GoFundMe.com describes “Boxcar” as “a powerful American play, expansive in scope and obsessive in detail.” The play, which follows rakish musician Geraldo, teen runaway Alexis and fellow travelers Ida and Firefly on a railroad journey, will be Corbin Went’s first full Big Apple production as a playwright.
“Corbin has brought an original script to the table, which infuses classic American iconography with modern perspectives on love, gender, comradeship and destiny,” the website says.
As of Monday, 20 people had donated $1,700 of the $5,000 they project they’ll need to stage the play. (To find out more about the play and to donate, go to www.gofundme.com/boxcarplay.)
Donated funds will go toward providing design supplies, a venue and items such as props, costume pieces and makeup. Among the challenges: The play is set on a moving train, as seen from the outside, so members of the company must build a boxcar.
Daniella Benavides, a freelance producer, will serve as producer.
Emma Went is the founder of Easy Leap Theatre Co. in New York City, but "Boxcar" will be independently produced.
“I’ve just returned to NYC after being away for most of the summer with some theatre adventures — in Colorado, then in London — and now I’m home, getting ready to direct Boxcar,” Went told The Cambrian via the social networking site Facebook.

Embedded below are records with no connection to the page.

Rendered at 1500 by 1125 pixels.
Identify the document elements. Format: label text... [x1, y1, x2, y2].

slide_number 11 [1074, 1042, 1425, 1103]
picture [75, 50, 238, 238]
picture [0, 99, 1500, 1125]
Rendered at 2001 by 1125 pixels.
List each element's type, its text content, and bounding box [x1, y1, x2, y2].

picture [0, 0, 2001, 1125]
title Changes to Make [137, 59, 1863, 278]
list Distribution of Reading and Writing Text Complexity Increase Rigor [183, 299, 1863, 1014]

She has been busy over the past few months serving as an assistant director at not one but two Shakespeare festivals.
“It’s been an exciting year,” Went said. “I was on ‘Much Ado About Nothing’ at (Oregon Shakespeare Festival), which is a play I love, and I was on ‘Othello’ at (Colorado Shakespeare Festival), which is a play I also love, and have directed myself, working for Lisa Wolpe, who is a director I greatly admire.”

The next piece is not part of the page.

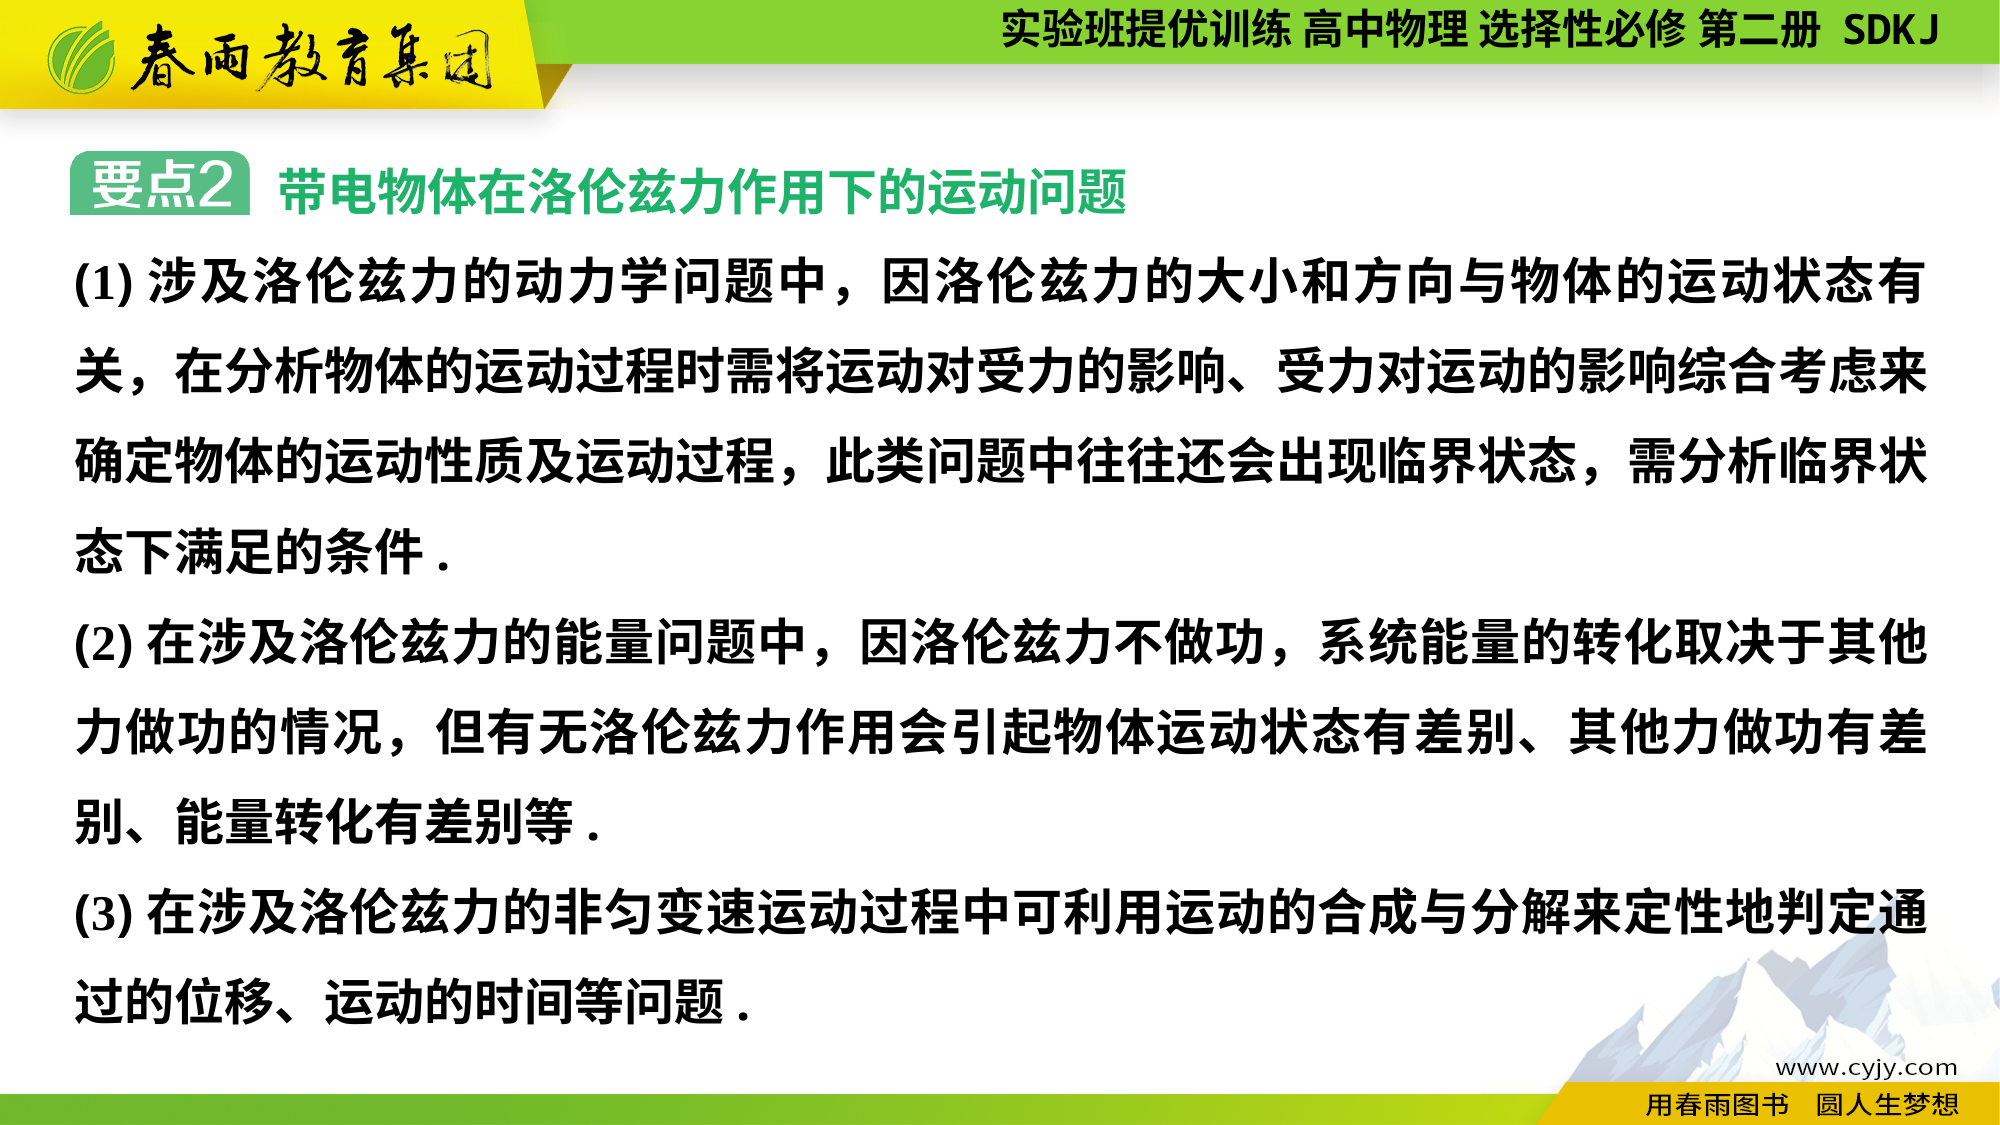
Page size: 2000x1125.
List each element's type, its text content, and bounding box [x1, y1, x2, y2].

In addition, she spent most of July working on a cross-gendering workshop series at King's College and the Young Vic theatre in London under the auspices of TranShakespeare.
Under the initiative, a woman might play Hamlet or a man might play Juliet. Or a woman might play Prospero from “The Tempest” as Prospera — a female character. Transgender actors might also be featured as any character within the Shakespeare canon. (Details on the project are available at www.transhake speare.com.)
“Part of our aim is to afford greater visibility to trans and folks in the nonbinary community through broadening their access in theatre and contributing to more nuanced cultural discourse regarding gender in art in general,” Went explained.
She said she hopes to be in rehearsals for “Boxcar” in October and is shooting for production in late fall.